Washington was, by temperament and his own account, a farmer. He didn't especially like being president and fled to Mount Vernon whenever possible. "I think," he wrote in a rare effusion of emotion, "that the life of a Husbandman of all others is the most delectable. It is honorable -- It is amusing -- and with Judicious management, it is profitable ... The more I am acquainted with agricultural affairs the better I am pleased with them. I can nowhere find so great satisfaction as in those innocent and useful pursuits.

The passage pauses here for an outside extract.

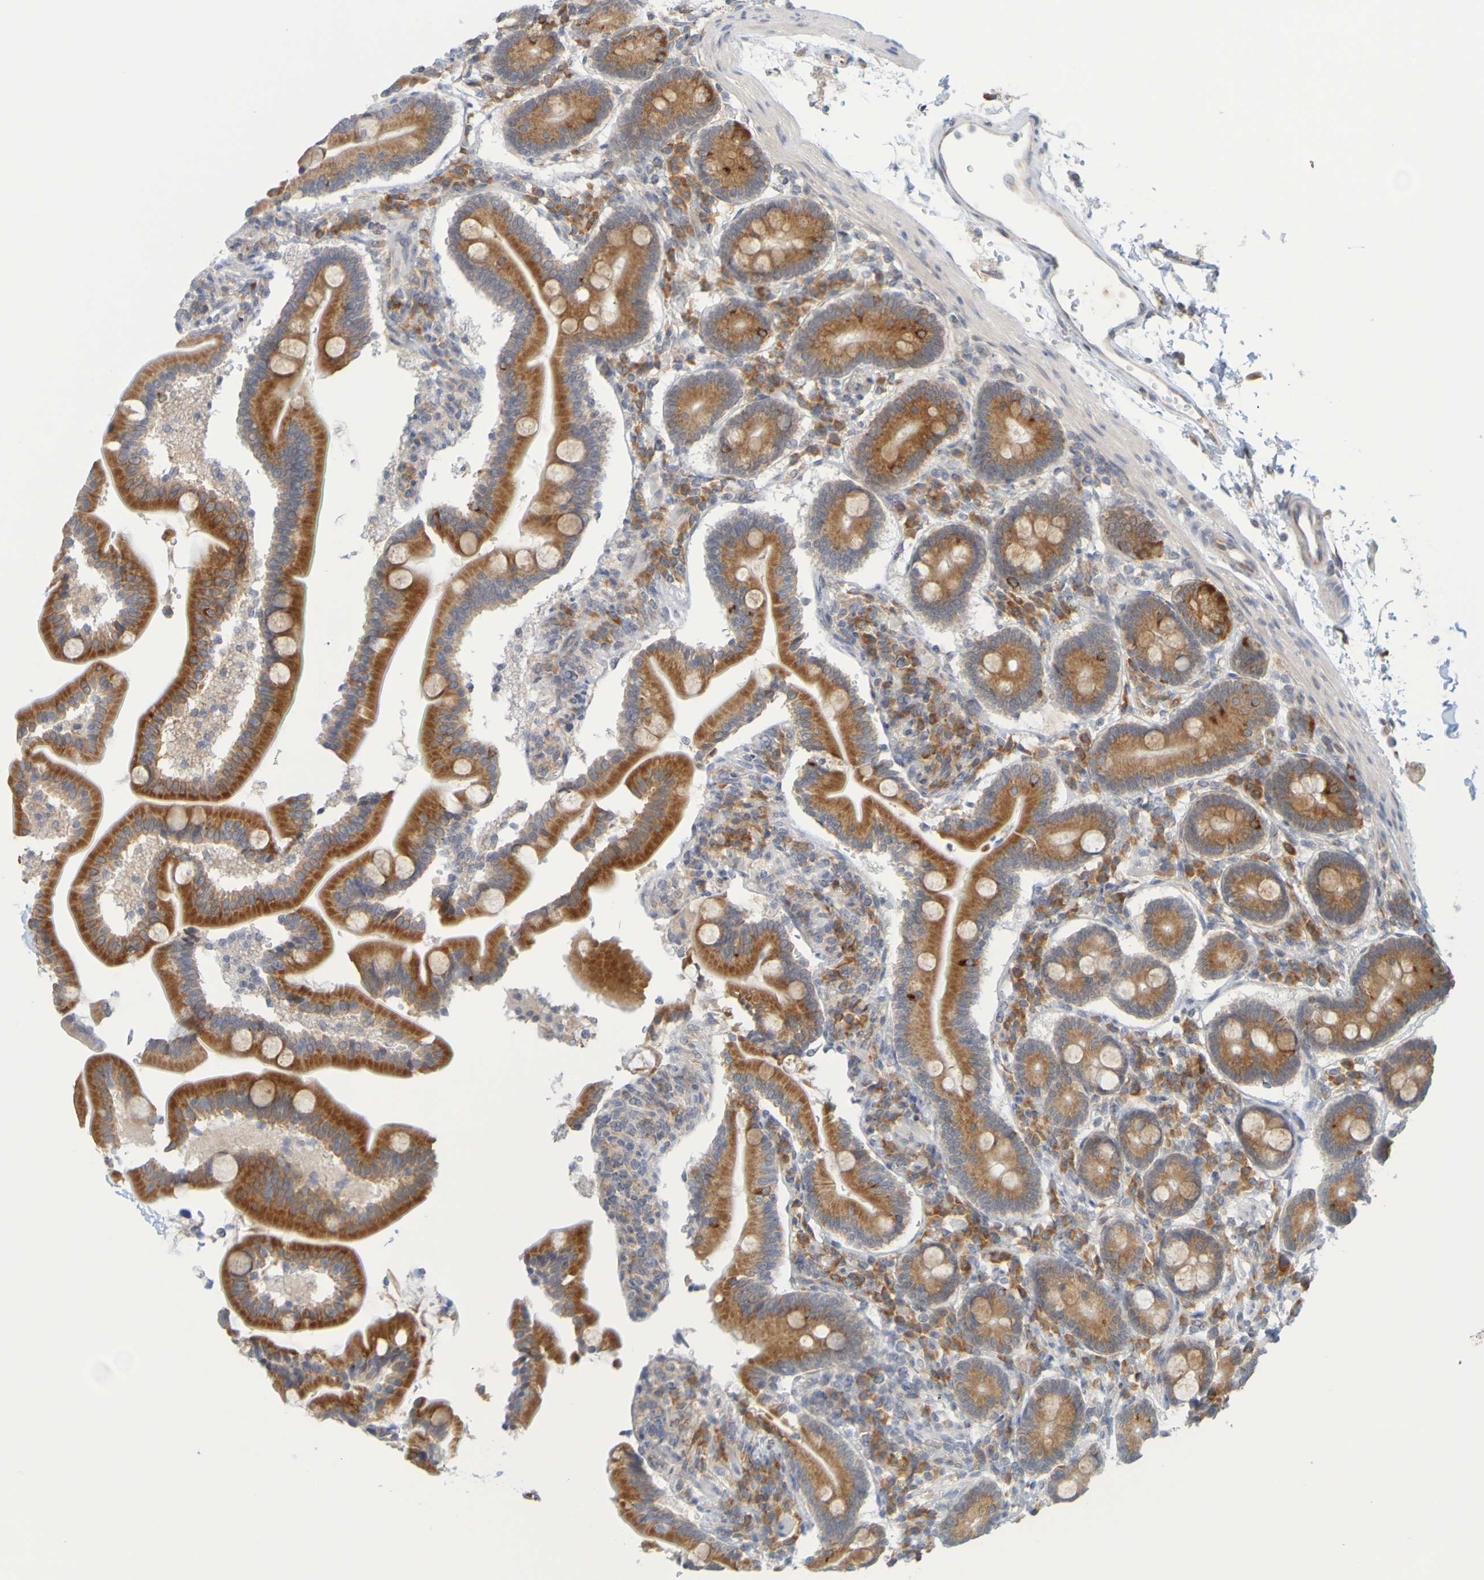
{"staining": {"intensity": "strong", "quantity": ">75%", "location": "cytoplasmic/membranous"}, "tissue": "duodenum", "cell_type": "Glandular cells", "image_type": "normal", "snomed": [{"axis": "morphology", "description": "Normal tissue, NOS"}, {"axis": "topography", "description": "Duodenum"}], "caption": "Human duodenum stained for a protein (brown) shows strong cytoplasmic/membranous positive staining in about >75% of glandular cells.", "gene": "MOGS", "patient": {"sex": "male", "age": 54}}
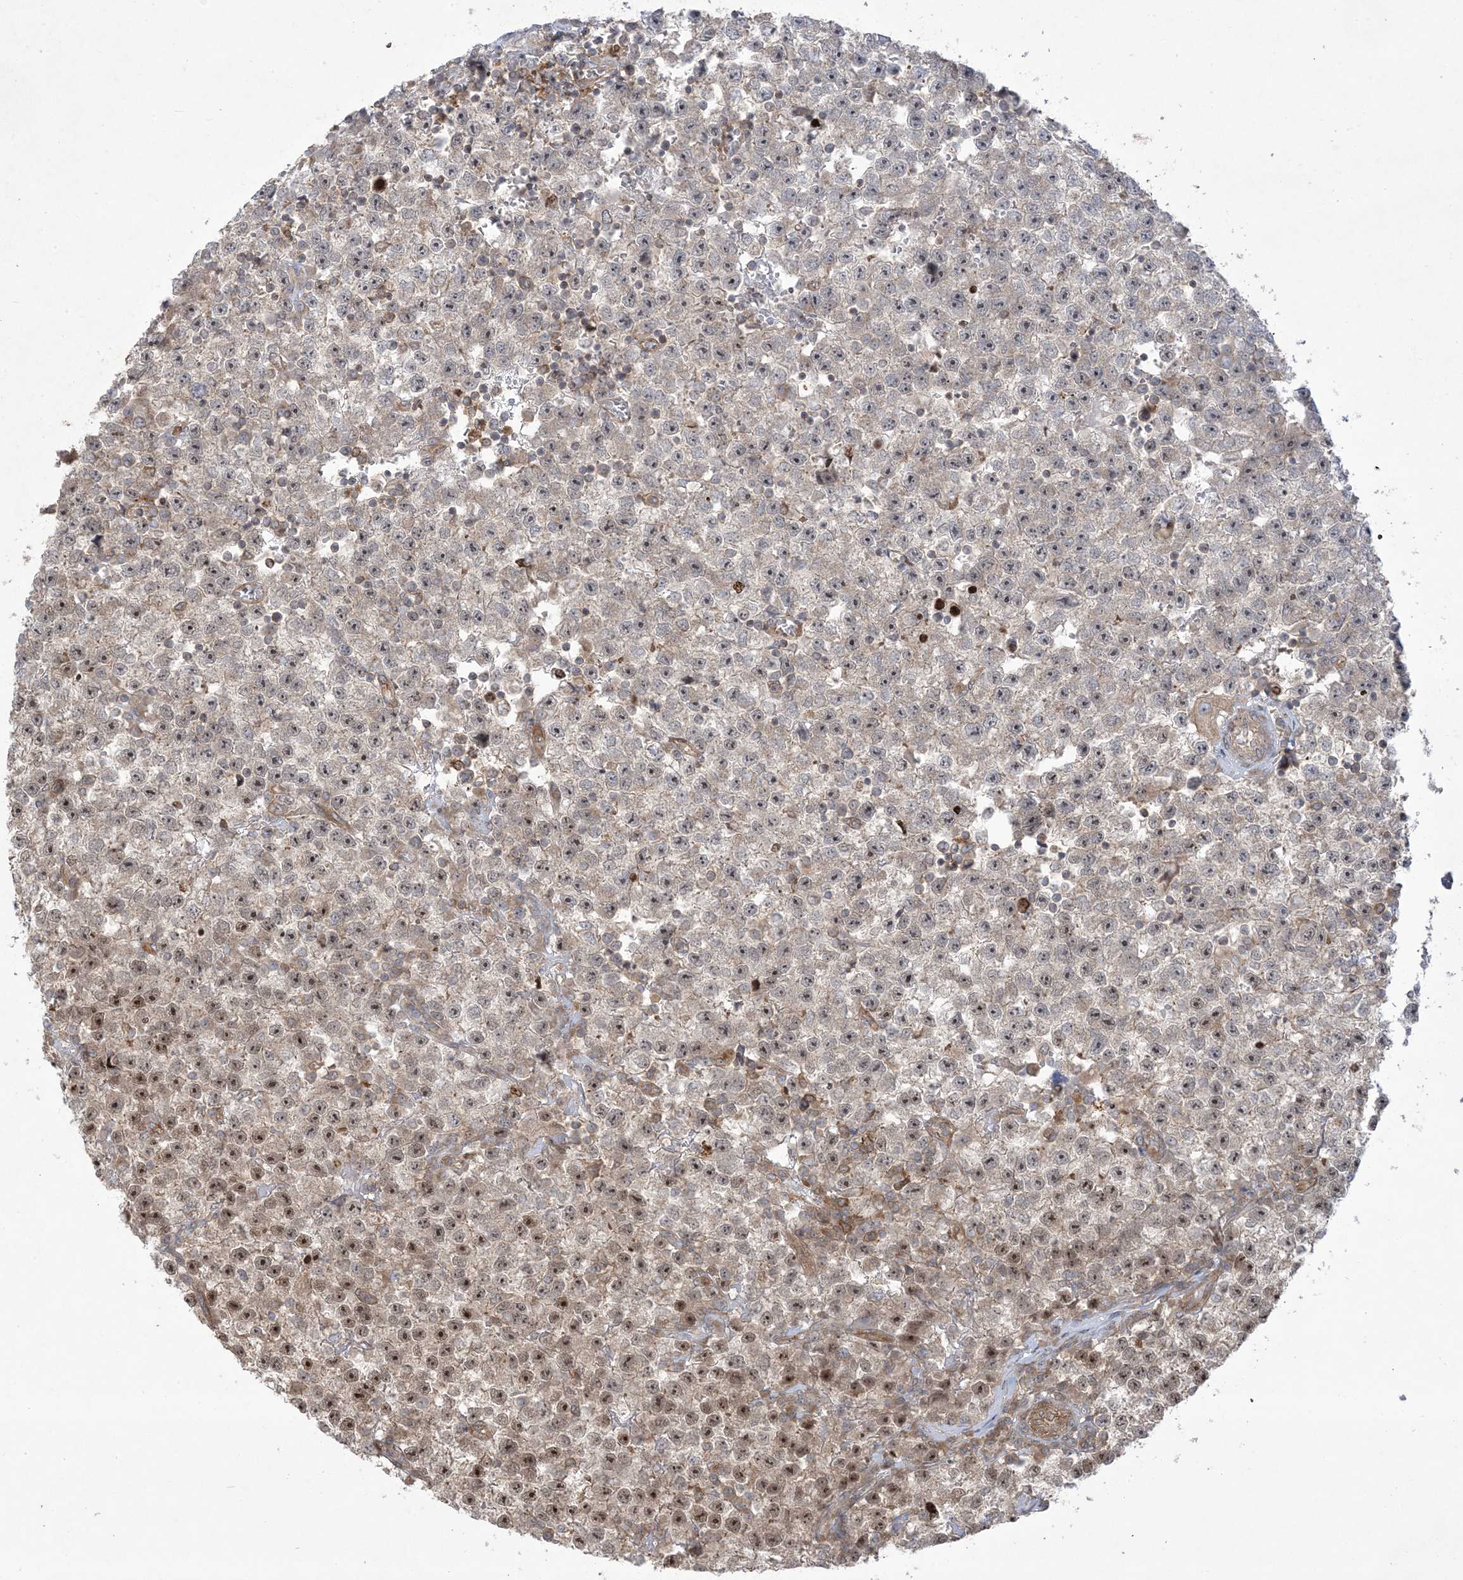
{"staining": {"intensity": "moderate", "quantity": ">75%", "location": "cytoplasmic/membranous,nuclear"}, "tissue": "testis cancer", "cell_type": "Tumor cells", "image_type": "cancer", "snomed": [{"axis": "morphology", "description": "Seminoma, NOS"}, {"axis": "topography", "description": "Testis"}], "caption": "Approximately >75% of tumor cells in human testis cancer (seminoma) exhibit moderate cytoplasmic/membranous and nuclear protein staining as visualized by brown immunohistochemical staining.", "gene": "SOGA3", "patient": {"sex": "male", "age": 22}}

In indulging these feelings, I am led to reflect how ... delightful to an undebauched mind is the task of making improvements on the earth."
Furthermore, Washington was a man of discipline and deliberation, who patterned himself, like many patriots of the Revolution, after the Roman statesman Cato, as depicted in Addison's eponymous play. Today, the neoclassical ideal of self-control that Cato embodies might seem unromantic and even cold-blooded compared with Jefferson's stormy wrestlings with his conscience. Even Vidal, who loves Washington, describes him as "slow." His genius, if he even had one, did not come in flashes.
But if Washington's reason ground slow like the proverbial mill of God, it ground exceedingly fine. Wiencek collects a series of experiences -- the lottery, an auction or two, the presence of Martha's half-sister among the slaves she brought to Mount Vernon -- and floats them as elements that contributed to Washington's change of heart and mind. It's also possible that the man thought long and hard about his beliefs and morality, all the principles for which he risked his life in leading the Revolution, and in the end determined that slavery could not be accommodated among them. It did not fit, it could not be made to fit, and so it would have to go. Consistency has been called the hobgoblin of small minds but in this case it was the spur of a great one.
It would take the rest of the nation another 50 years to realize that Washington was right, that slavery could not be made to fit into any version of the American dream. Then we spent another 100 years pretending it was no more than a transitory blemish on that dream, one that had been entirely wiped away. A new generation of historians is showing us that the evil was deep-rooted and not so easily removed. Sometimes the patience, thoroughness and long view of a master farmer is required for "the task of making improvements on the earth."